TO-DO ITEM:
Repeat verbatim, and only, the lines of the data below, beginning at the line that contains "X170000000Y-225000000I-2500000J0D01*" and stopping after the line that contains "X32500000Y-40000000D01*".

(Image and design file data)
▬▬▬
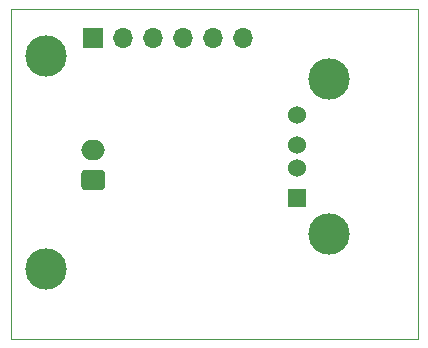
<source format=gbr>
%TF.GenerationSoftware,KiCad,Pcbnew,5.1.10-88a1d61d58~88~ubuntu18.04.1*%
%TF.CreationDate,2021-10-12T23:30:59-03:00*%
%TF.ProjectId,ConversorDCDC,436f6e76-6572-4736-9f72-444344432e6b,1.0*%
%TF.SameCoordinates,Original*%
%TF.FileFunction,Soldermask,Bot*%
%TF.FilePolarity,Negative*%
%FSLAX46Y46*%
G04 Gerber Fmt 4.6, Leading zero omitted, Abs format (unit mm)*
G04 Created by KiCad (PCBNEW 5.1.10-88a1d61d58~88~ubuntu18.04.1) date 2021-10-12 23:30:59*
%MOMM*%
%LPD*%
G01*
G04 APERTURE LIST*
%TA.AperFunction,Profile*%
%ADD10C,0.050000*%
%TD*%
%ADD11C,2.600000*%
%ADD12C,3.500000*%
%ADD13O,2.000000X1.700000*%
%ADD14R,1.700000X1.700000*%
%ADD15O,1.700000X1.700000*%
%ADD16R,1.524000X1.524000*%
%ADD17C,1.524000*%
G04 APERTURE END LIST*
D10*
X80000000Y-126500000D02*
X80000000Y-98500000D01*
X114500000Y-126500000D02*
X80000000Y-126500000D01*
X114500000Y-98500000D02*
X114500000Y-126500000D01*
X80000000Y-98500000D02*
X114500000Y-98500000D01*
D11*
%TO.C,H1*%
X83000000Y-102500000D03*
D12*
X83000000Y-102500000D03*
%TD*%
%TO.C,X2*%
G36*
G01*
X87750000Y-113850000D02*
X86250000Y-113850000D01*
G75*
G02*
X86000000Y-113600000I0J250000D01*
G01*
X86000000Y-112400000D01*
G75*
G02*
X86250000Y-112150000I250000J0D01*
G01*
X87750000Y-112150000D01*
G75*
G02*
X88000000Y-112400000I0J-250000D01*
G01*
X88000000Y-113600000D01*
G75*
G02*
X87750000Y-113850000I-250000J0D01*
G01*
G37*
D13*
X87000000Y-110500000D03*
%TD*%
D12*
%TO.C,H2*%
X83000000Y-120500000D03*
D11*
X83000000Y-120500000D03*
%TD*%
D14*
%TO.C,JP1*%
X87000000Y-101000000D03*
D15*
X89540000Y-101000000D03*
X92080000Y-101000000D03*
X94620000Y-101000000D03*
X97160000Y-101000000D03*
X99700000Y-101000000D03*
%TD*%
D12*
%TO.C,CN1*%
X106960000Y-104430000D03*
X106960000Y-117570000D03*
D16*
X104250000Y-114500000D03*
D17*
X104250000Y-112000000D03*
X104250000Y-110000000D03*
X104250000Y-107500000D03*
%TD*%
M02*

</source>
▬▬▬
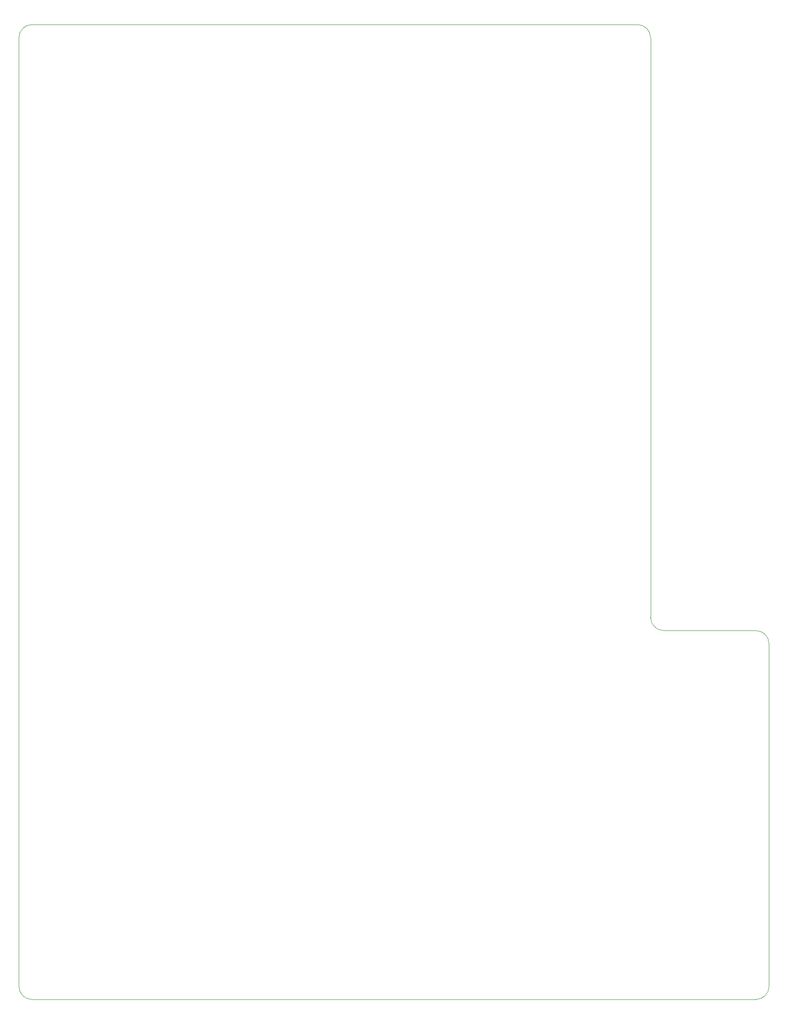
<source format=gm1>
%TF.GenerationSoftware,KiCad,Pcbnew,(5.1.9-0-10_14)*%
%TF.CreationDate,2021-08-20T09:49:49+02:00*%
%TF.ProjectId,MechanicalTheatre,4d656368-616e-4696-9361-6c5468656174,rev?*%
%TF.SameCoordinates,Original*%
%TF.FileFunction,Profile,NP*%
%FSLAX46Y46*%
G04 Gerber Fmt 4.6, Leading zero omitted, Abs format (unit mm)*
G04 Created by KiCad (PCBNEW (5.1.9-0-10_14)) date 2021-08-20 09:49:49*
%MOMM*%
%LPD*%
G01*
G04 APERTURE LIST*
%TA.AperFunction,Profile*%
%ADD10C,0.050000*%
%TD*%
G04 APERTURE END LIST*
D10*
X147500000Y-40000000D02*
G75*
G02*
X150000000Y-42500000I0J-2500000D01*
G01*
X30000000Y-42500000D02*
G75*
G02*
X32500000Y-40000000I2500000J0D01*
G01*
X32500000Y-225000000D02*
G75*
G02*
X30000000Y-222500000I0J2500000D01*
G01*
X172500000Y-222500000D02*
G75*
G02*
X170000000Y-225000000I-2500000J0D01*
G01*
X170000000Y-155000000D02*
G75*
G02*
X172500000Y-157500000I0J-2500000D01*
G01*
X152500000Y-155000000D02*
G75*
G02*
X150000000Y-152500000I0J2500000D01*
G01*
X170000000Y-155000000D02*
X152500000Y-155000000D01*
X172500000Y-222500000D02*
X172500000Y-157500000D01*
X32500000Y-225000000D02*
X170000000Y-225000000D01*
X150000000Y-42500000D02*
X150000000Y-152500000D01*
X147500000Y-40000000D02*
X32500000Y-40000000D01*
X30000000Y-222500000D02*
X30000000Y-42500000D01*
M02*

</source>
▬▬▬
THE ANSWER:
X170000000Y-225000000I-2500000J0D01*
G01*
X170000000Y-155000000D02*
G75*
G02*
X172500000Y-157500000I0J-2500000D01*
G01*
X152500000Y-155000000D02*
G75*
G02*
X150000000Y-152500000I0J2500000D01*
G01*
X170000000Y-155000000D02*
X152500000Y-155000000D01*
X172500000Y-222500000D02*
X172500000Y-157500000D01*
X32500000Y-225000000D02*
X170000000Y-225000000D01*
X150000000Y-42500000D02*
X150000000Y-152500000D01*
X147500000Y-40000000D02*
X32500000Y-40000000D01*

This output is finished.